The response to Sinema is simple: Would it be good for our country to allow a minority to enact laws that strip American voters of their power to duly elect who represents them and their interests and potentially establish political conditions that further promote and entrench the possibility of minority rule?
Democracy is under siege now, and people’s rights need to be protected now. When it comes to looking down the road, it isbest to cross that proverbial bridge when we get to it, lest the Republicans burn that bridge now. Sinema’s political patience may very well in result in there being no democracy to save a few years from now.
She continues to ignore political reality. As a last example, take the fact that not one Republican voted for the American Rescue Plan Act, despite not just the dire and desperate need of Americans but despite also the fact that the majority of Americans supported the legislation. Republicans disregarded the will of the people they are supposed to represent.
Sinema is upholding a distorted version of democratic process that would enable Republicans to annihilate democracy through those very processes.
A look at the Supreme Court makes this point clear.
Senator Mitch McConnell eliminated the filibuster when it came to approving justices to the Supreme Court. In the final months of Trump’s damaging presidency, McConnell pushed through the appointment of Amy Coney Barrett to the Supreme Court—with a simple majority.
Let’s stress this last point. McConnell only needed a simple majority to approve Barrett because he was perfectly happy to eliminate the filibuster rule in 2017 when it came to confirming Supreme Court Justices. That was one of those “carve outs.”
Let’s think about that. When it comes to appointing the nine people, our Supreme Court Justices, who exert an incredible amount of decision-making power the lives of Americans, it’s ok to have a simple majority hold sway in selecting this elite minority to make some of the most crucial and far-reaching decisions about our lives.
But we can’t have 51 representatives the people actually elect make momentous decisions in their governing roles?

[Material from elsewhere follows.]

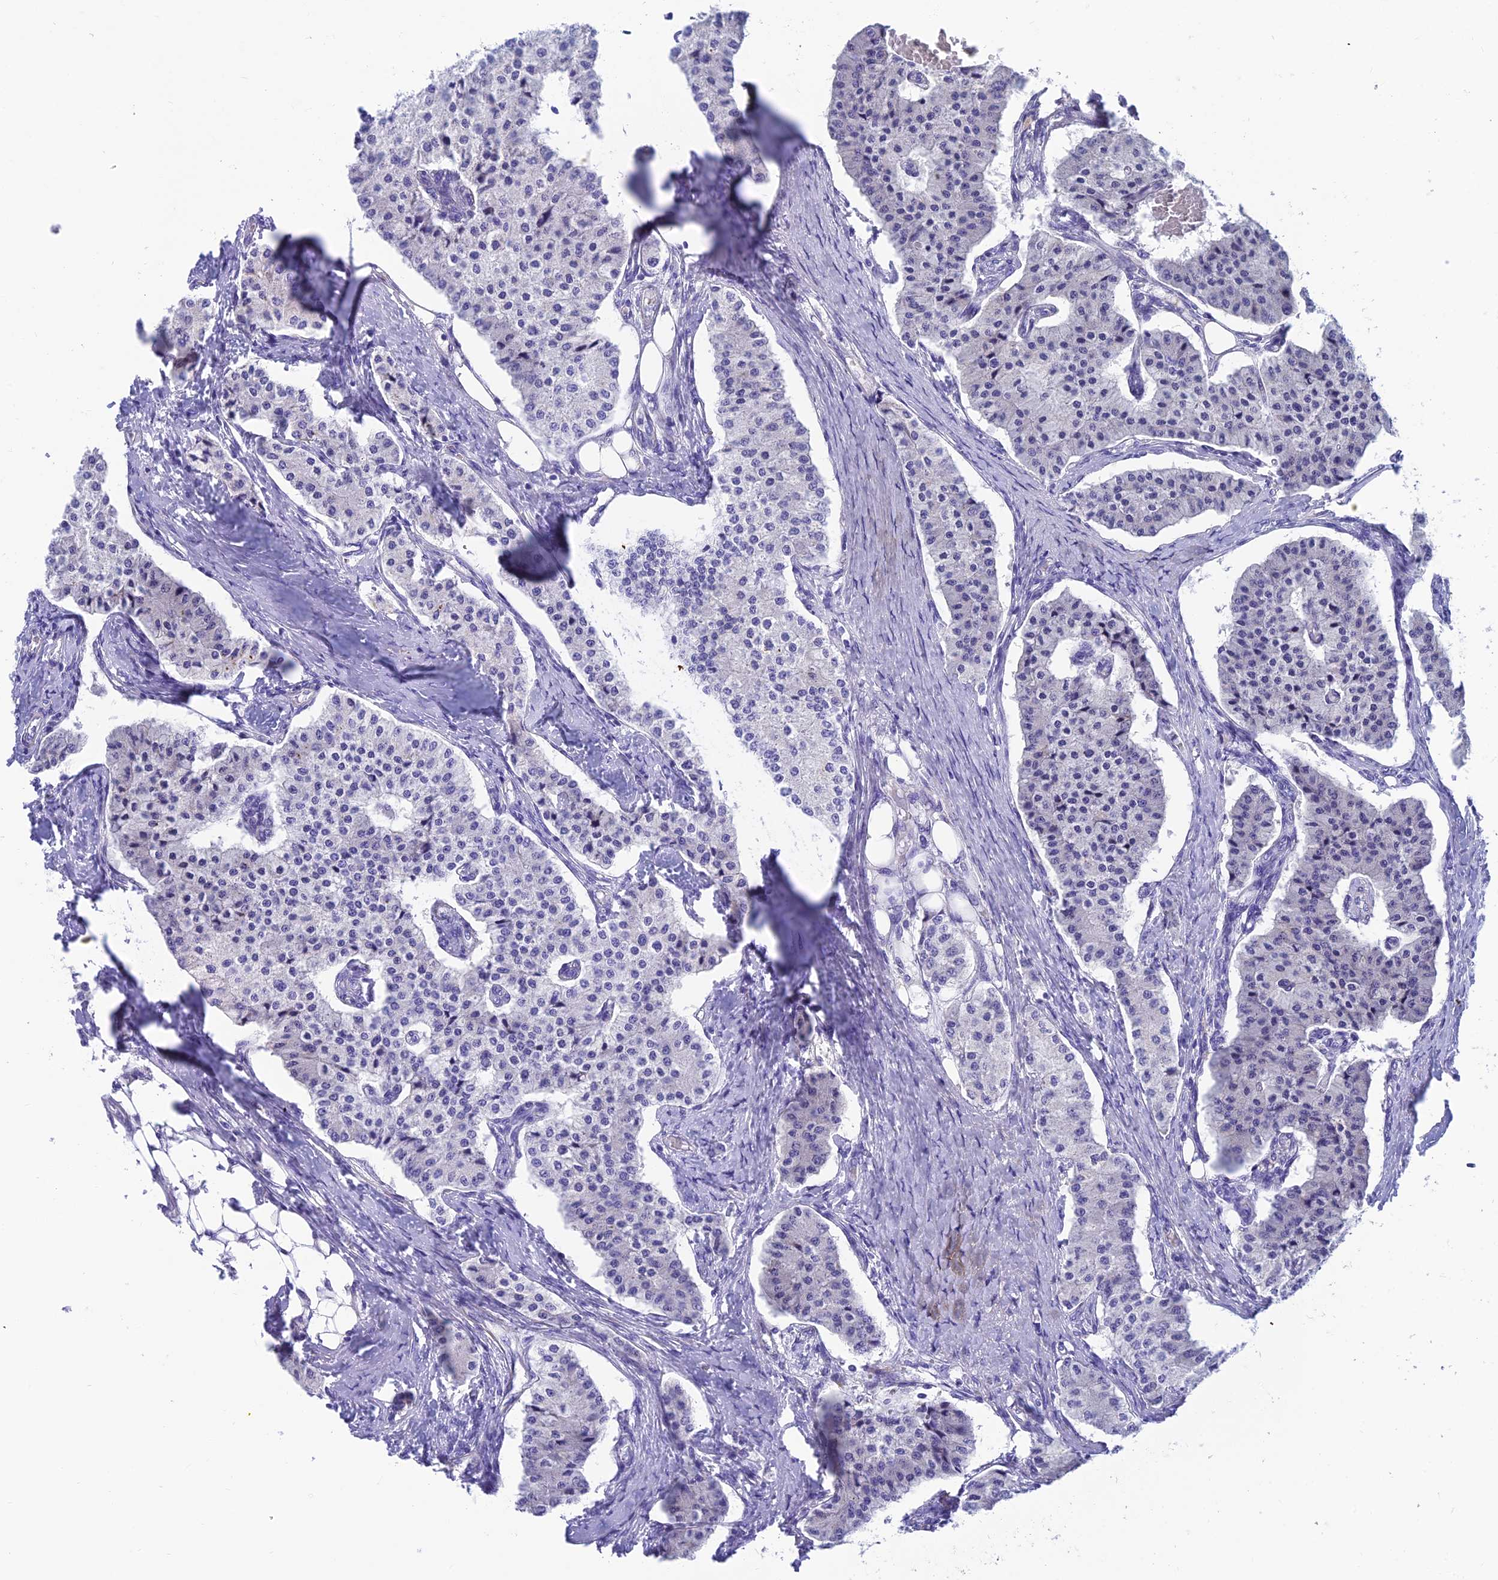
{"staining": {"intensity": "negative", "quantity": "none", "location": "none"}, "tissue": "carcinoid", "cell_type": "Tumor cells", "image_type": "cancer", "snomed": [{"axis": "morphology", "description": "Carcinoid, malignant, NOS"}, {"axis": "topography", "description": "Colon"}], "caption": "Protein analysis of carcinoid demonstrates no significant staining in tumor cells. (Stains: DAB immunohistochemistry with hematoxylin counter stain, Microscopy: brightfield microscopy at high magnification).", "gene": "GNG11", "patient": {"sex": "female", "age": 52}}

This situation is truly bizarre and defies logic, revealing the fundamental truth of the filibuster: it is simply yet another mechanism to enable minority rule and prevent democracy from coming to full maturity in America.
And we saw just recently the impact of McConnell’s tactics, as last week the severely right-wing Supreme Court further gutted the Voting Rights Act, again hobbling the American voters from participating in democracy and again disarming a majority rule.
As I’ve written about in the pages of PoliticusUsa, Chief Justice John Roberts got this ball rolling back in 2013, effectively declaring the obsolescence of many provisions of the Voting Rights Act because, in his view, racism was a thing of the past.
Roberts’ denial of reality rivals Sinema’s.
And what we see is how Sinema and the Supreme Court, empowered and enabled by the filibuster, have through the supposedly “democratic processes” Congress invented, extra-constitutionally, invited extremism into mainstream American politics.
Tim Libretti is a professor of U.S. literature and culture at a state university in Chicago. A long-time progressive voice, he has published many academic and journalistic articles on culture, class, race, gender, and politics, for which he has received awards from the Working Class Studies Association, the International Labor Communications Association, the National Federation of Press Women, and the Illinois Woman’s Press Association.